Average Gains for the Year
Incorporating revisions that lowered September and October’s tallies by 2,000 jobs total, job gains have averaged 176,000 over the past three months and 180,000 for the year so far. By comparison, job gains in 2015 averaged 229,000 per month.
But lower gains might not be a bad sign.
“Forecasters have long suggested that as the economy approaches full employment, jobs growth must slow,” wrote Justin Wolfers at The New York Times, after May’s disappointing jobs report. “By this reckoning, the economy cannot continue to create jobs more rapidly than the labor force is growing without the emergence of bottlenecks. If this is right, perhaps we should get used to seeing employment growth closer to 100,000 per month.”
The question is, will reaching full employment bring the wage growth workers want?
Wages Declined in November
After making gains in previous months, wages dropped slightly.
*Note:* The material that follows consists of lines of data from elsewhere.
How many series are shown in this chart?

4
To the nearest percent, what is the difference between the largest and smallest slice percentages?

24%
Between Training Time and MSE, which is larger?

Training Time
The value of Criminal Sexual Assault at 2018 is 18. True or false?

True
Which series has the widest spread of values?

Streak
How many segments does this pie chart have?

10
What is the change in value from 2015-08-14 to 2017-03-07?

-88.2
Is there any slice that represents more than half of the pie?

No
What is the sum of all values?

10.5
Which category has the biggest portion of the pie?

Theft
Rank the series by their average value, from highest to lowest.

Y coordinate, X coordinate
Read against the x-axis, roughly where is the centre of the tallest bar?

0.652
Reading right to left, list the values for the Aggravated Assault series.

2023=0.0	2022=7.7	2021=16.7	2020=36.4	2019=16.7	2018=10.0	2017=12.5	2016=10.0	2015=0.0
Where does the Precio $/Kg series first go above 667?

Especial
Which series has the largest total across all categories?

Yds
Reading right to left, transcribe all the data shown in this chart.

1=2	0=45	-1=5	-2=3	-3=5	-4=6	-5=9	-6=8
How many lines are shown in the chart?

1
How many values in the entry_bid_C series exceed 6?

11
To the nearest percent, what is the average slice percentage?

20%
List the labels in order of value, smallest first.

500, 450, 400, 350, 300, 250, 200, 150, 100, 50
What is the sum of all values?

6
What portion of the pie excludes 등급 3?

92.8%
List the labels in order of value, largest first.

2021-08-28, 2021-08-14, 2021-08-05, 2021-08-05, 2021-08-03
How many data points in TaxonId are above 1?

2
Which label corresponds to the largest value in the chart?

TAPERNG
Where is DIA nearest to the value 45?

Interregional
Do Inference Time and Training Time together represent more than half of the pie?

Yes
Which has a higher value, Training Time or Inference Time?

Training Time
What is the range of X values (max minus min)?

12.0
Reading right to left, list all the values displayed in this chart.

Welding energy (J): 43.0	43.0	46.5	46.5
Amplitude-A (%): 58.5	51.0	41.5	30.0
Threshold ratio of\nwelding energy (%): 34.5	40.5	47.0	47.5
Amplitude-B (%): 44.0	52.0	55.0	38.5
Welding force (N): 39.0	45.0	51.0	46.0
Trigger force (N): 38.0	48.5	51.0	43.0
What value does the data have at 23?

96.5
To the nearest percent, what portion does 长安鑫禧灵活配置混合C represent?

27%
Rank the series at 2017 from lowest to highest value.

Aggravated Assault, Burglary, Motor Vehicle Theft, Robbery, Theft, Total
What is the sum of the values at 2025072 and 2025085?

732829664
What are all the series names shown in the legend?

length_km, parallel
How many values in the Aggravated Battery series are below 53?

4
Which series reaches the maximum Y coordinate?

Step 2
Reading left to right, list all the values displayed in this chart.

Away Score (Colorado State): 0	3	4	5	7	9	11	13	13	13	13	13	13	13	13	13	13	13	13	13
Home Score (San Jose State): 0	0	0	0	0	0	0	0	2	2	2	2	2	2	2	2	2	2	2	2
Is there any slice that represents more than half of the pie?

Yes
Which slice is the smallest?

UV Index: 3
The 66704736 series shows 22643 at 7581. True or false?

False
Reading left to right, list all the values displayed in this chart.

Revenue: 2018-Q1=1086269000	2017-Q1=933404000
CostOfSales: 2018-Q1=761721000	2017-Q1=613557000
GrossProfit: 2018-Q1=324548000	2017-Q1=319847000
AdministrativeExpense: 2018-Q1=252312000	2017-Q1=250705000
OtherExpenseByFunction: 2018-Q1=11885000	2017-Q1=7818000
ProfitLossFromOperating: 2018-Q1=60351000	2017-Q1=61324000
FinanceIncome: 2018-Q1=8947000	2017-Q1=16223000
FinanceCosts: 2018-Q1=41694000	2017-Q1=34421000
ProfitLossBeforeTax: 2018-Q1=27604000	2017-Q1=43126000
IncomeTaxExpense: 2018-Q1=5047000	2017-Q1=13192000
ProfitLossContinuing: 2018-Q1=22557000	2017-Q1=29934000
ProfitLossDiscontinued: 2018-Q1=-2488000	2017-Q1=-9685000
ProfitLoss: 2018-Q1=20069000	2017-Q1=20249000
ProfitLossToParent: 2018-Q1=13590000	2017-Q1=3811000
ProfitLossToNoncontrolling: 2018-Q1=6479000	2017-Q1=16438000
Average hourly earnings for private-sector employees declined 3 cents to $25.89.
“What is probably most surprising about those weak wage trends is that the unemployment rate would seem to imply that wages should be rising at a far stronger pace,” writes Paul Vigna at The Wall Street Journal.
“Everybody keeps saying that the tighter labor market should lead to rising wages. And they’re right, but it isn’t happening. … The economy is, therefore, still a very long way away from producing the kinds of wage trends that would signal a truly healthy market.”
The PayScale Index, which measures the change in wages for employed U.S. workers, forecasts 1 percent year-over-year wage growth for the fourth quarter of the year.